[What to produce]: In the entries below, repeat only the lines between those holding "left elbow: (17, 96)" and "nose: (512, 68)", inclusive. Leave pictures out.

START Source material

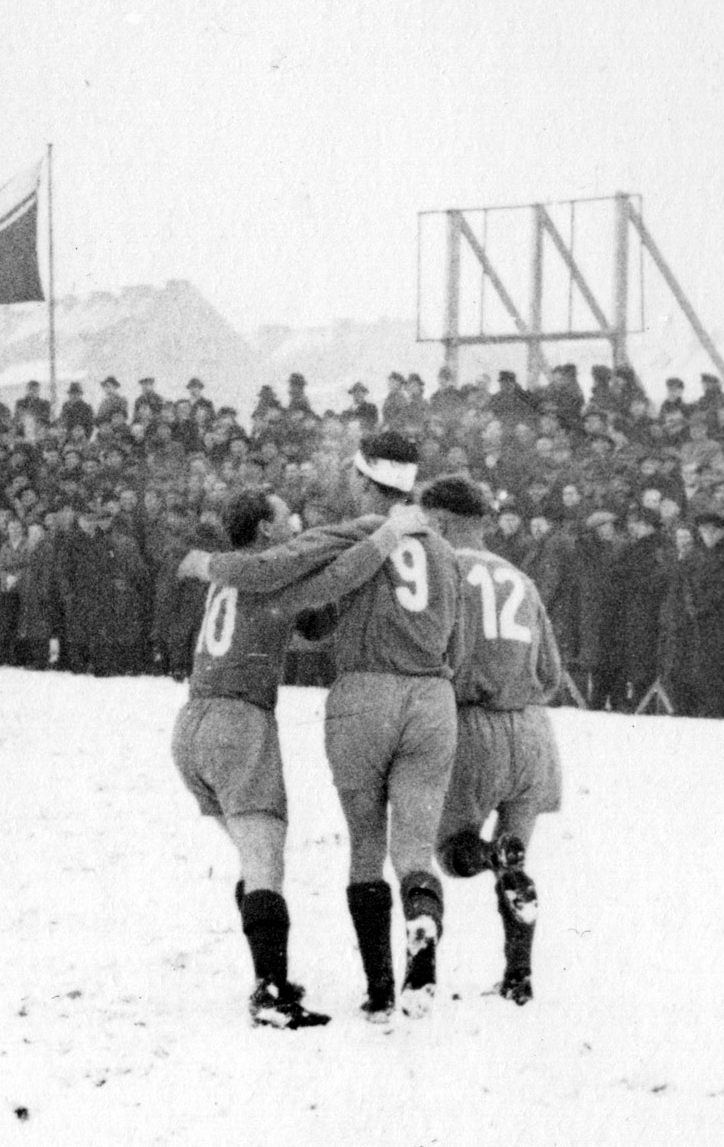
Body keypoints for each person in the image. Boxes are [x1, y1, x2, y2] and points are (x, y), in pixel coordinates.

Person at [183, 430, 465, 1020]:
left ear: (366, 480)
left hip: (218, 717)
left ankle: (372, 990)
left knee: (333, 849)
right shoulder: (439, 548)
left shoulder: (339, 535)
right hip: (429, 695)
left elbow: (303, 596)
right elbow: (329, 593)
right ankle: (413, 944)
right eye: (284, 514)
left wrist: (209, 563)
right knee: (408, 848)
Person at [418, 477, 560, 1005]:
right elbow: (551, 672)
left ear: (441, 522)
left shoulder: (443, 570)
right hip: (531, 730)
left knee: (453, 855)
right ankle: (518, 977)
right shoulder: (522, 577)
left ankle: (490, 854)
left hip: (470, 725)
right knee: (518, 859)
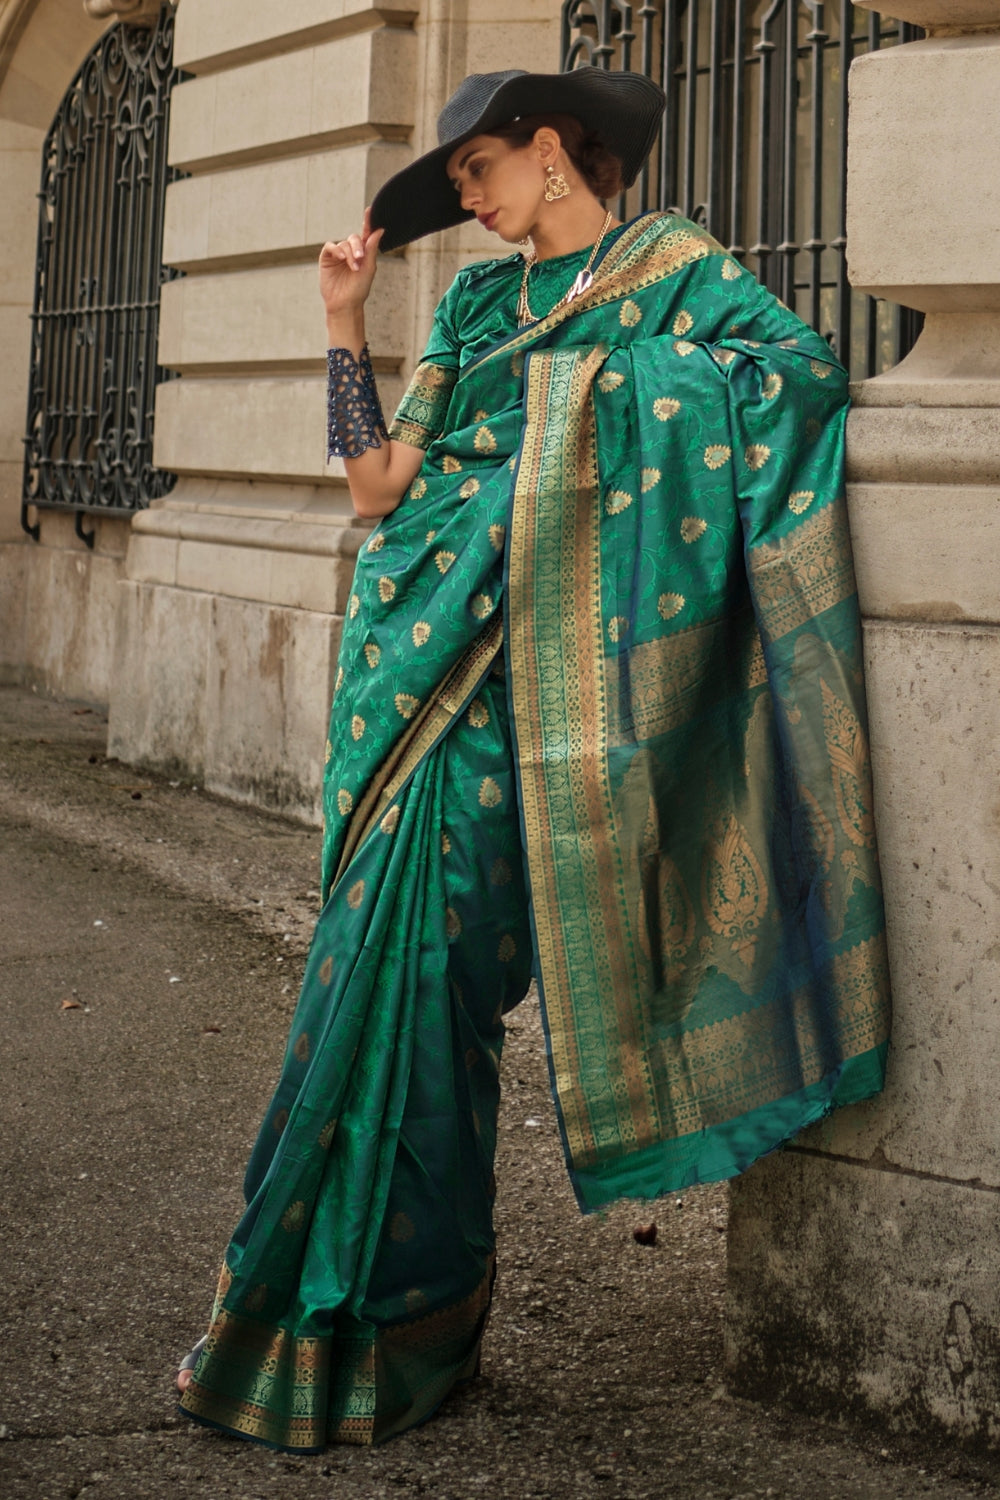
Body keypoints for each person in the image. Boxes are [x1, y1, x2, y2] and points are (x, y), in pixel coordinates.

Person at [177, 67, 891, 1452]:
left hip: (550, 711)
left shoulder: (679, 275)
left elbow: (798, 379)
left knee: (443, 979)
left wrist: (598, 405)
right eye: (454, 180)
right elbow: (379, 486)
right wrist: (342, 328)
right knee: (374, 984)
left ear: (553, 150)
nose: (466, 191)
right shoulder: (468, 307)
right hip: (416, 684)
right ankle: (347, 1322)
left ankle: (408, 1314)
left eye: (477, 166)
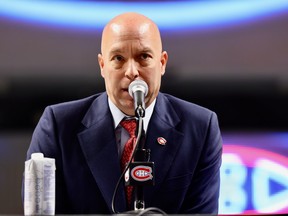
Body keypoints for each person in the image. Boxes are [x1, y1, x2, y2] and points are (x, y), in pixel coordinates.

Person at [23, 12, 222, 214]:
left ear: (162, 63)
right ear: (103, 66)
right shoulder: (58, 125)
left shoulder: (200, 127)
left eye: (143, 57)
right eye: (118, 58)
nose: (131, 71)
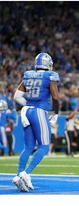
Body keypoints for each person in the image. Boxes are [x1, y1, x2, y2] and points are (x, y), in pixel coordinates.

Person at [12, 52, 60, 192]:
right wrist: (56, 113)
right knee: (44, 146)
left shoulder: (28, 74)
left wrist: (29, 104)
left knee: (28, 147)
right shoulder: (49, 76)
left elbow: (17, 96)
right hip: (38, 111)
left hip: (26, 111)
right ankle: (26, 173)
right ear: (47, 64)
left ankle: (18, 175)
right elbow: (55, 97)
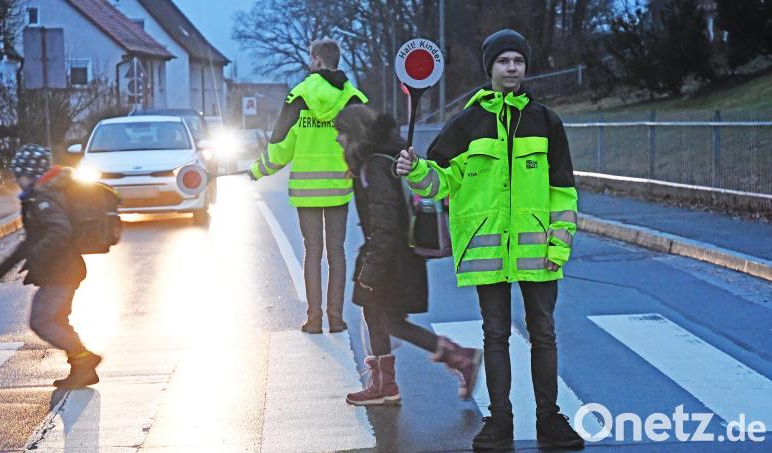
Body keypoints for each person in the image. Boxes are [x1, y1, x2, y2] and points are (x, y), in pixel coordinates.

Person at [395, 29, 584, 449]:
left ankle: (550, 420)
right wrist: (416, 170)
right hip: (488, 252)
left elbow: (563, 190)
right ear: (491, 68)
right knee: (495, 336)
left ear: (525, 67)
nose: (512, 68)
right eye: (504, 61)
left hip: (539, 253)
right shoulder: (467, 123)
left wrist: (558, 243)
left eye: (518, 60)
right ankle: (500, 422)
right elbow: (441, 182)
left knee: (544, 334)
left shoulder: (547, 121)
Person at [334, 105, 483, 406]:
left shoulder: (374, 165)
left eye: (341, 132)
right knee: (378, 315)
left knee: (387, 319)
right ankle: (387, 384)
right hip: (395, 254)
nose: (337, 139)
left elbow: (386, 222)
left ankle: (458, 358)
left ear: (355, 133)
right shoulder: (383, 157)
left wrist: (371, 269)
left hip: (391, 257)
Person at [248, 39, 367, 334]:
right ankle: (336, 319)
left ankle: (314, 319)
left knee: (312, 252)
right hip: (339, 188)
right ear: (337, 60)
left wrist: (256, 170)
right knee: (337, 252)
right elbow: (369, 141)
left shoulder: (298, 96)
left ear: (316, 60)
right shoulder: (353, 98)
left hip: (306, 191)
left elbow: (281, 147)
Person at [0, 144, 102, 389]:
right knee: (58, 319)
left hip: (61, 272)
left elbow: (60, 231)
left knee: (42, 320)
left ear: (30, 173)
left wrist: (37, 257)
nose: (17, 179)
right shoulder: (39, 195)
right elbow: (32, 238)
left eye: (19, 174)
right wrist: (7, 264)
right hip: (63, 270)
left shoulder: (44, 198)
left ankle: (85, 359)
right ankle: (82, 368)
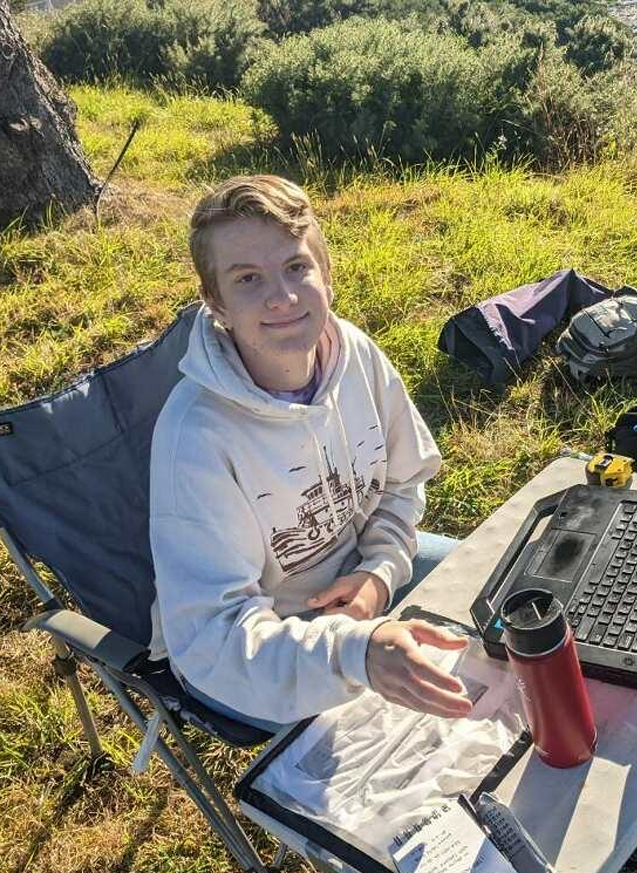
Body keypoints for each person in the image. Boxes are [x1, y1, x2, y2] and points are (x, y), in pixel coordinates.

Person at [146, 174, 473, 729]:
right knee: (406, 742)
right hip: (263, 650)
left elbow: (401, 481)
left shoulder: (355, 354)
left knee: (498, 599)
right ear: (215, 303)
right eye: (248, 279)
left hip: (365, 572)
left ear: (326, 272)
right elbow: (213, 638)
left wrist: (380, 573)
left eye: (296, 266)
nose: (282, 297)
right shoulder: (195, 439)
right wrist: (353, 650)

END Source material

[Problem solution]:
left elbow: (17, 96)
right hip: (38, 111)
left hip: (26, 111)
right ankle: (26, 173)
right ear: (47, 64)
left ankle: (18, 175)
right elbow: (55, 97)
Body keypoints for each person in the image. Boxes are [x1, y1, x2, y2] and points are (x, y), in pixel coordinates.

Person at [395, 29, 584, 449]:
left ankle: (550, 420)
right wrist: (416, 170)
right hip: (488, 252)
left elbow: (563, 190)
right ear: (491, 68)
right knee: (495, 336)
left ear: (525, 67)
nose: (512, 68)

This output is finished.